7/09/2008

Agua en el tanque

Hace un par de posts atrás, hablé sobre la compañía Genepax y su invención de un auto impulsado por agua. Desde entonces me he informado un poco más sobre estos temas y en lo que la mayoría de los expertos coinciden es que no es posible obtener del agua suficiente energía para movilizar algo tan grande como un auto. O con más palabras: El agua, ni sus elementos constituyentes, hidrógeno y oxígeno, son de por sí o por medio de reacciones químicas generables dentro de un motor o batería, capaces de proveer un nivel de energía que solo la manipulación atómica (fusión o fisión) produciría (con todas la implicaciones prácticas, realístas, que tal proceso implicaría).
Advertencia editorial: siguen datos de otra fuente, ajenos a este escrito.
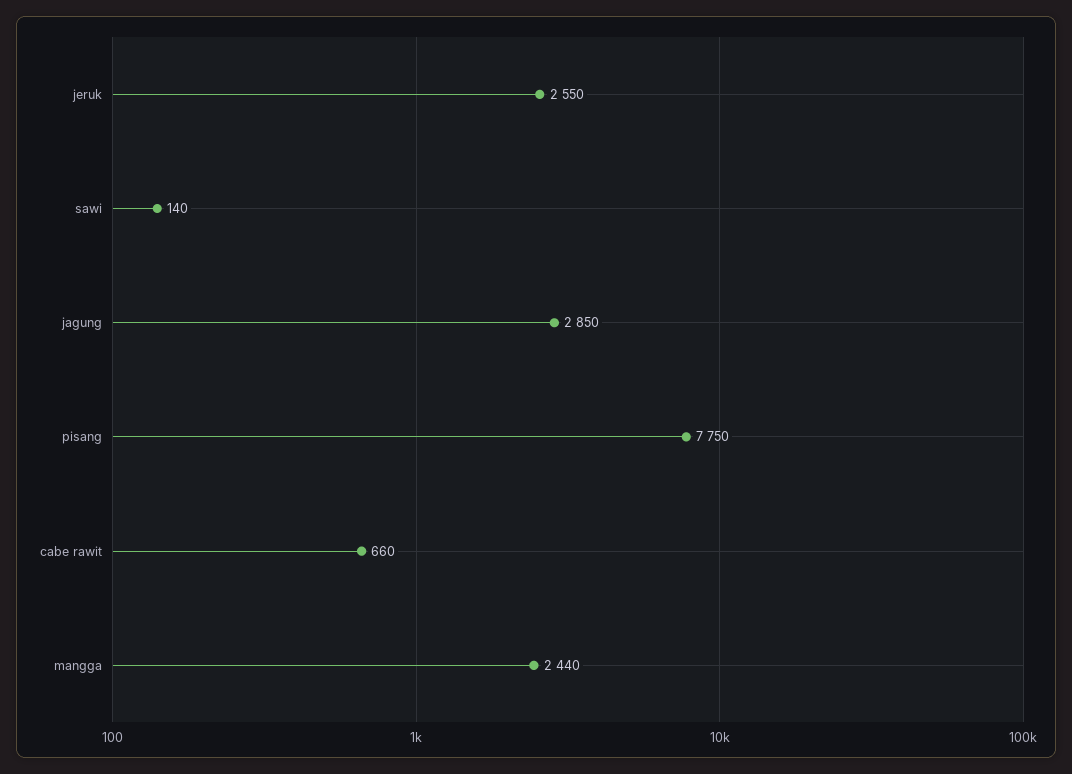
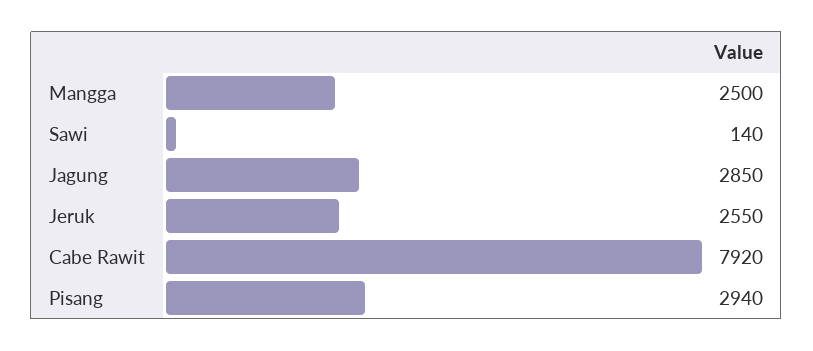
pisang: 7750 -> 2940
cabe rawit: 660 -> 7920
mangga: 2440 -> 2500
Es un asunto de termodinámica.
Lo que más se acerca a lo que Genepax y otros proponentes similares proponen es una batería cuyos componentes metálicos utilizacen agua para reaccionar y producir energía, por tanto no es el agua el combustible (el agua no es combustible, sino un producto de ella), sino los otros elementos, los cuales resultan ser caros y posiblemente no renovables, perdiendo así la posibilidad de reemplazar el petroleo.

Si todo esto suena a algún tipo de disculpa por la mala interpretación de los hechos, bueno, es algo así. Sin embargo, la búsqueda por fuentes alternativas de energía, continua.